What this barrage of iconography amounts to, in other words, is a de facto persuasion campaign. Considered collectively, we might call it the propaganda of concern. Because it’s been spread largely by cool design blogs, which are suddenly awash in Japan-awareness products, it’s appealed to an audience that’s generally more engaged with Desirable New Stuff than with Serious World Events. The publicity means more than the products: Nobody who is persuaded to care has to buy a souvenir of whatever actions they take as a result. Even open criticism of these products typically concludes with an exhortation to give. So the propaganda has almost certainly inspired charitable acts well beyond raw marketplace transactions.

To me, that qualifies the help-Japan category of goods as definitively harmless—but not much more. “We felt a helplessness that compelled us to do something,” the store listing for that W+K poster says. Uh, welcome to the herd: The Japan catastrophe has been a classic example of the “CNN effect.” Normally it is a great challenge to persuade people to “do something” about the world’s many ills and injustices. In scenarios like the Japan crisis, though, many people are anxious to feel like they’re contributing to any solution or form of relief, no persuasion from a T-shirt required. In fact the short-term outpouring can outpace the creation of mechanisms to deal with it: Experts on crisis giving often say it can be wise to wait until actual plans for money deployment take shape. (“Many groups are raising money without really knowing how it will be spent—or even if it will be needed,” according to a recent New York Times story; the Wall Street Journal suggested aid groups are cautiously trying to avoid uncoordinated responses, and waiting for more signals from the Japanese government.) By the time that happens, of course, most people have moved on to other concerns.
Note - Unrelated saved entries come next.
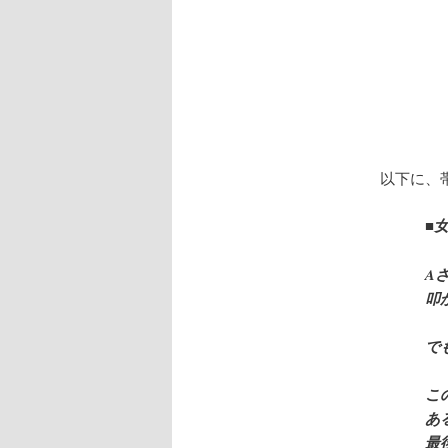
以下に、
■
A
叩
で
こ
あ
最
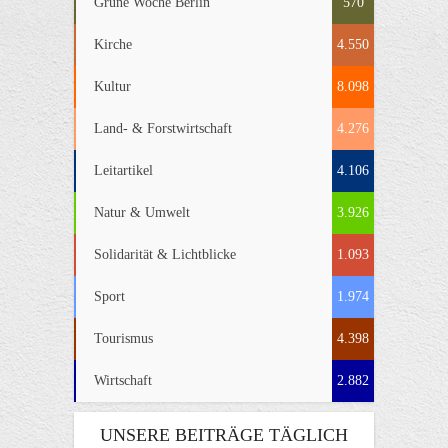
Grüne Woche Berlin
570
Kirche
4.550
Kultur
8.098
Land- & Forstwirtschaft
4.276
Leitartikel
4.106
Natur & Umwelt
3.926
Solidarität & Lichtblicke
1.093
Sport
1.974
Tourismus
4.398
Wirtschaft
2.882
UNSERE BEITRÄGE TÄGLICH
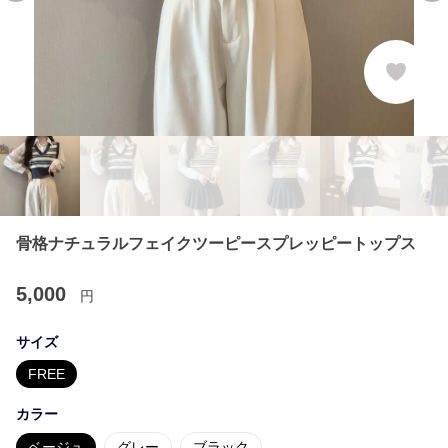
骨格ナチュラルフェイクツーピースプレッピートップス
5,000
円
サイズ
FREE
カラー
ベージュ
グレー
ブラック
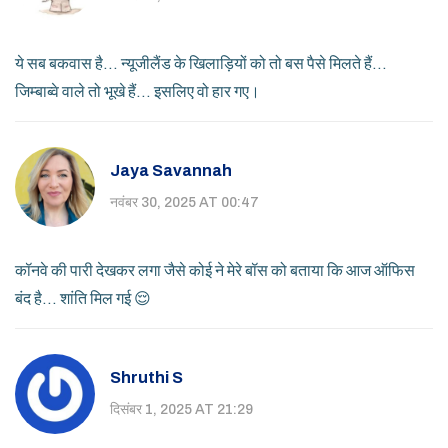
ये सब बकवास है... न्यूजीलैंड के खिलाड़ियों को तो बस पैसे मिलते हैं...
जिम्बाब्वे वाले तो भूखे हैं... इसलिए वो हार गए।
Jaya Savannah
नवंबर 30, 2025 AT 00:47
कॉनवे की पारी देखकर लगा जैसे कोई ने मेरे बॉस को बताया कि आज ऑफिस
बंद है... शांति मिल गई 😌
Shruthi S
दिसंबर 1, 2025 AT 21:29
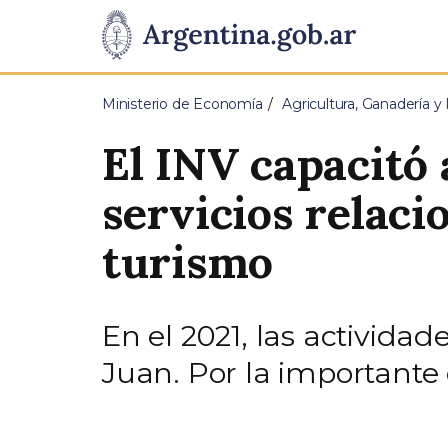
Pasar al contenido principal
Presidencia
de
Ministerio de Economía
Agricultura, Ganadería y
la
El INV capacitó
Nación
servicios relaci
turismo
En el 2021, las activida
Juan. Por la importante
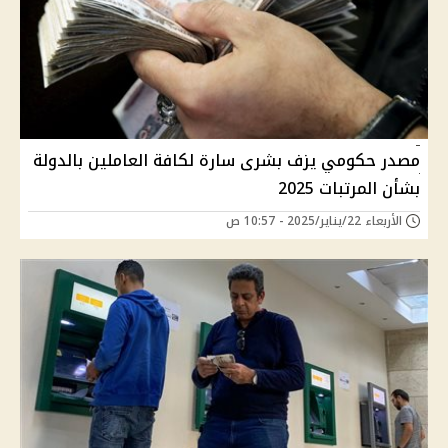
مصدر حكومي يزف بشرى سارة لكافة العاملين بالدولة
بشأن المرتبات 2025
الأربعاء 22/يناير/2025 - 10:57 ص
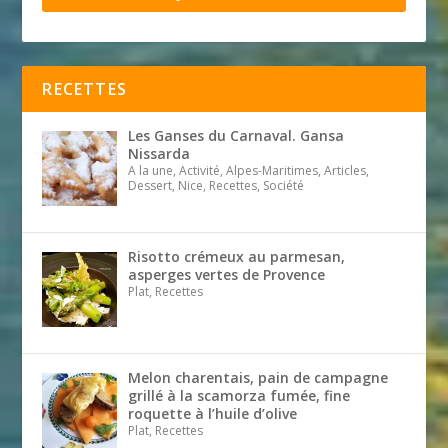
RECETTES
Les Ganses du Carnaval. Gansa
Nissarda
A la une, Activité, Alpes-Maritimes, Articles,
Dessert, Nice, Recettes, Société
Risotto crémeux au parmesan,
asperges vertes de Provence
Plat, Recettes
Melon charentais, pain de campagne
grillé à la scamorza fumée, fine
roquette à l’huile d’olive
Plat, Recettes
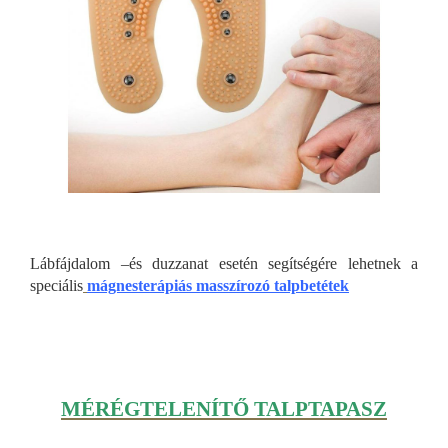
Lábfájdalom –és duzzanat esetén segítségére lehetnek a
speciális
mágnesterápiás masszírozó talpbetétek
MÉRÉGTELENÍTŐ TALPTAPASZ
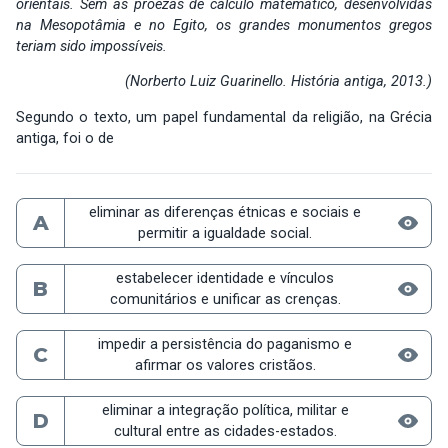
orientais. Sem as proezas de cálculo matemático, desenvolvidas
na Mesopotâmia e no Egito, os grandes monumentos gregos
teriam sido impossíveis.
(Norberto Luiz Guarinello. História antiga, 2013.)
Segundo o texto, um papel fundamental da religião, na Grécia
antiga, foi o de
eliminar as diferenças étnicas e sociais e
A
permitir a igualdade social.
estabelecer identidade e vínculos
B
comunitários e unificar as crenças.
impedir a persistência do paganismo e
C
afirmar os valores cristãos.
eliminar a integração política, militar e
D
cultural entre as cidades-estados.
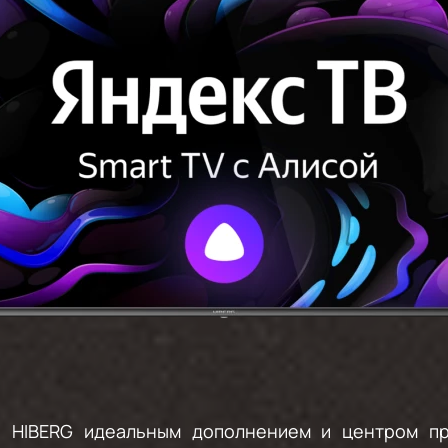
ы HIBERG идеальным дополнением и центром п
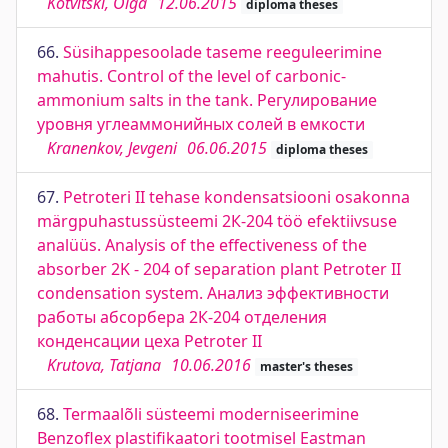
Kotvitski, Olga
12.06.2015
diploma theses
66.
Süsihappesoolade taseme reeguleerimine
mahutis. Control of the level of carbonic-
ammonium salts in the tank. Регулирование
уровня углеаммонийных солей в емкости
Kranenkov, Jevgeni
06.06.2015
diploma theses
67.
Petroteri II tehase kondensatsiooni osakonna
märgpuhastussüsteemi 2К-204 töö efektiivsuse
analüüs. Analysis of the effectiveness of the
absorber 2K - 204 of separation plant Petroter II
condensation system. Анализ эффективности
работы абсорбера 2К-204 отделения
конденсации цеха Petroter II
Krutova, Tatjana
10.06.2016
master's theses
68.
Termaalõli süsteemi moderniseerimine
Benzoflex plastifikaatori tootmisel Eastman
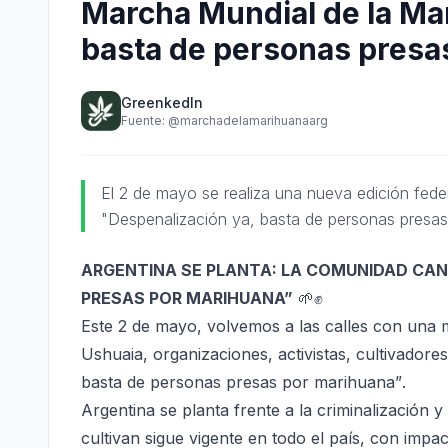
Marcha Mundial de la Ma
basta de personas presa
GreenkedIn
Fuente:
@marchadelamarihuanaarg
El 2 de mayo se realiza una nueva edición fede
"Despenalización ya, basta de personas presas
ARGENTINA SE PLANTA: LA COMUNIDAD CAN
PRESAS POR MARIHUANA”
🌱✊️
Este 2 de mayo, volvemos a las calles con una m
Ushuaia, organizaciones, activistas, cultivador
basta de personas presas por marihuana”
.
Argentina se planta frente a la criminalización 
cultivan sigue vigente en todo el país, con impa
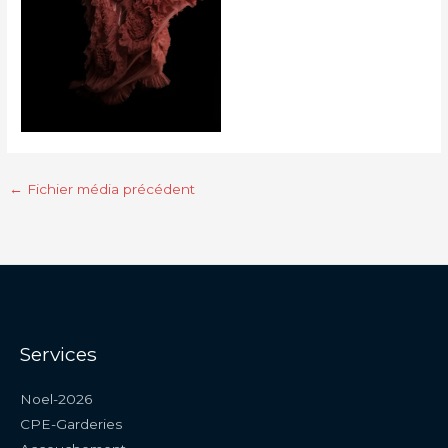
←
Fichier média précédent
Services
Noel-2026
CPE-Garderies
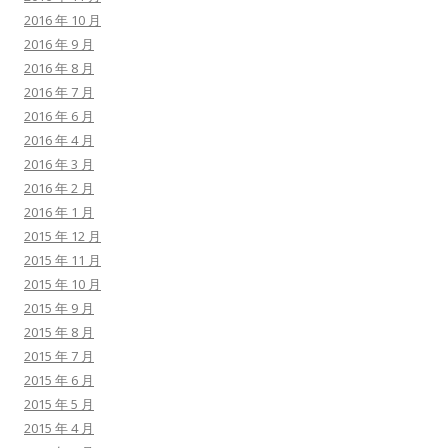
2016 年 10 月
2016 年 9 月
2016 年 8 月
2016 年 7 月
2016 年 6 月
2016 年 4 月
2016 年 3 月
2016 年 2 月
2016 年 1 月
2015 年 12 月
2015 年 11 月
2015 年 10 月
2015 年 9 月
2015 年 8 月
2015 年 7 月
2015 年 6 月
2015 年 5 月
2015 年 4 月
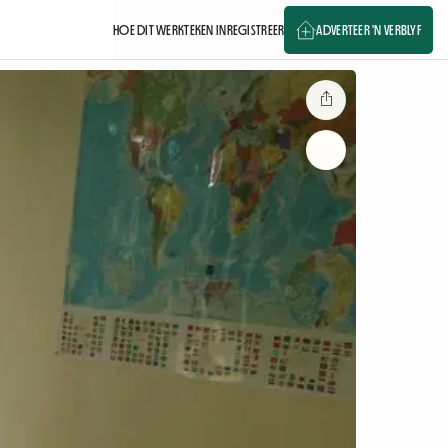
HOE DIT WERK
TEKEN IN
REGISTREER
ADVERTEER 'N VERBLYF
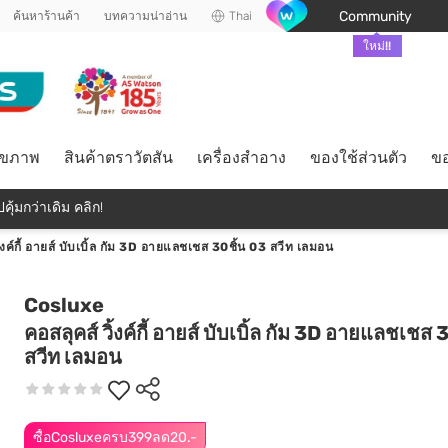
Community
ค้นหาร้านค้า
บทความน่าอ่าน
Thai
ใหม่!!
ุขภาพ
สินค้าตราวัตสัน
เครื่องสำอาง
ของใช้ส่วนตัว
ขอ
คุ้มกว่าเดิม คลิก!
ิ้งค์กี้ อายส์ บับเบิ้ล กัม 3D อายแลชเชส 30ชิ้น 03 สวีท เลมอน
Cosluxe
คอสลุคส์ วิ้งค์กี้ อายส์ บับเบิ้ล กัม 3D อายแลชเชส 
สวีท เลมอน
ซื้อCosluxeครบ399ลด20.-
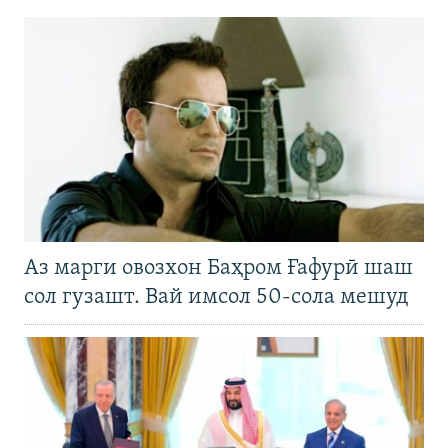
Аз марги овозхон Баҳром Ғафурӣ шаш
сол гузашт. Вай имсол 50-сола мешуд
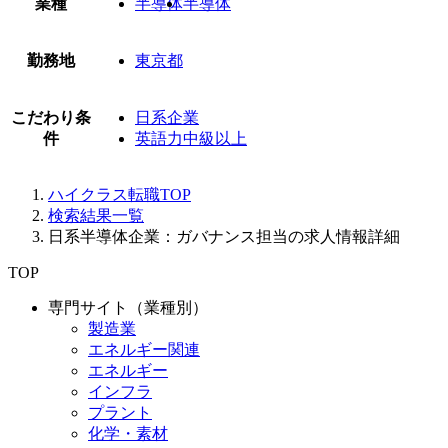
業種
半導体
半導体
勤務地
東京都
こだわり条
日系企業
件
英語力中級以上
ハイクラス転職TOP
検索結果一覧
日系半導体企業：ガバナンス担当の求人情報詳細
TOP
専門サイト（業種別）
製造業
エネルギー関連
エネルギー
インフラ
プラント
化学・素材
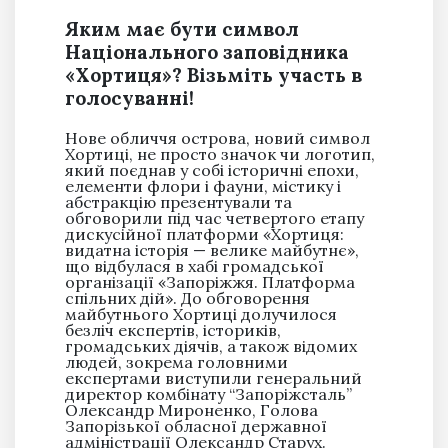
Яким має бути символ
Національного заповідника
«Хортиця»? Візьміть участь в
голосуванні!
Нове обличчя острова, новий символ
Хортиці, не просто значок чи логотип,
який поєднав у собі історичні епохи,
елементи флори і фауни, містику і
абстракцію презентували та
обговорили під час четвертого етапу
дискусійної платформи «Хортиця:
видатна історія — велике майбутнє»,
що відбулася в хабі громадської
організації «Запоріжжя. Платформа
спільних дій». До обговорення
майбутнього Хортиці долучилося
безліч експертів, істориків,
громадських діячів, а також відомих
людей, зокрема головними
експертами виступили генеральний
директор комбінату “Запоріжсталь”
Олександр Мироненко, Голова
Запорізької обласної державної
адміністрації Олександр Старух.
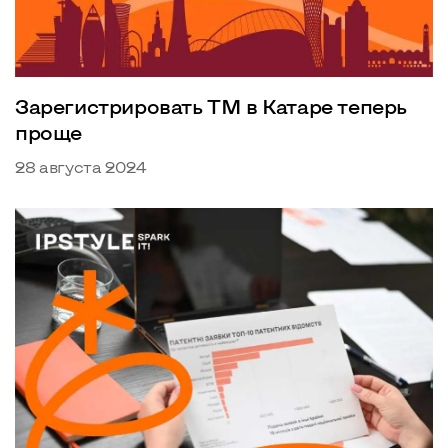
Зарегистрировать ТМ в Катаре теперь
проще
28 августа 2024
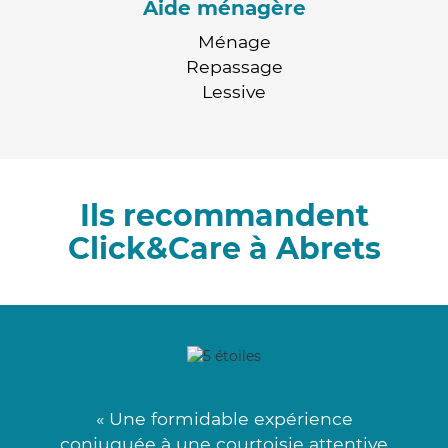
Aide ménagère
Ménage
Repassage
Lessive
Ils recommandent
Click&Care à Abrets
« Une formidable expérience
conjuguée à une courtoisie attentive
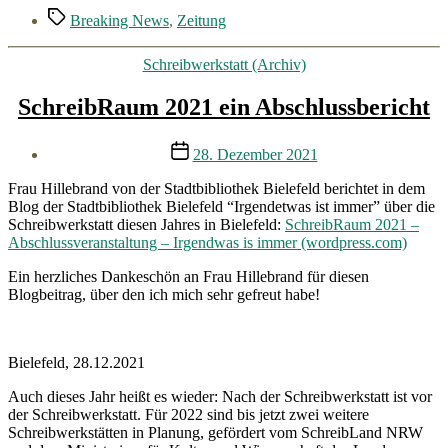
Schlagwörter
Breaking News
,
Zeitung
Kategorien
Schreibwerkstatt (Archiv)
SchreibRaum 2021 ein Abschlussbericht
Veröffentlichungsdatum
28. Dezember 2021
Frau Hillebrand von der Stadtbibliothek Bielefeld berichtet in dem
Blog der Stadtbibliothek Bielefeld “Irgendetwas ist immer” über die
Schreibwerkstatt diesen Jahres in Bielefeld:
SchreibRaum 2021 –
Abschlussveranstaltung – Irgendwas is immer (wordpress.com)
Ein herzliches Dankeschön an Frau Hillebrand für diesen
Blogbeitrag, über den ich mich sehr gefreut habe!
Bielefeld, 28.12.2021
Auch dieses Jahr heißt es wieder: Nach der Schreibwerkstatt ist vor
der Schreibwerkstatt. Für 2022 sind bis jetzt zwei weitere
Schreibwerkstätten in Planung, gefördert vom SchreibLand NRW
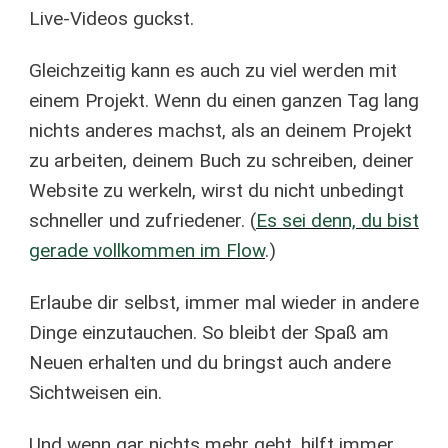
Live-Videos guckst.
Gleichzeitig kann es auch zu viel werden mit
einem Projekt. Wenn du einen ganzen Tag lang
nichts anderes machst, als an deinem Projekt
zu arbeiten, deinem Buch zu schreiben, deiner
Website zu werkeln, wirst du nicht unbedingt
schneller und zufriedener. (
Es sei denn, du bist
gerade vollkommen im Flow
.)
Erlaube dir selbst, immer mal wieder in andere
Dinge einzutauchen. So bleibt der Spaß am
Neuen erhalten und du bringst auch andere
Sichtweisen ein.
Und wenn gar nichts mehr geht, hilft immer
If the many sharp minds of the design community really want to “do something,” the more significant challenge would involve finding ways to use their creative powers to sustain engagement over time, in defiance of the news cycle. And not just in terms of money, but the more precious commodity of attention. (Would it matter if everyone who texted a donation for “Haitian relief efforts” actually remained keenly engaged in what’s happening in that country today? I think so.) This would be a more valuable contribution to discourse by design than simply amplifying the zeitgeist with a hastily concocted poster. But reacting quickly is much easier, and more psychologically rewarding. In this, the creative design minds are just like the rest of us.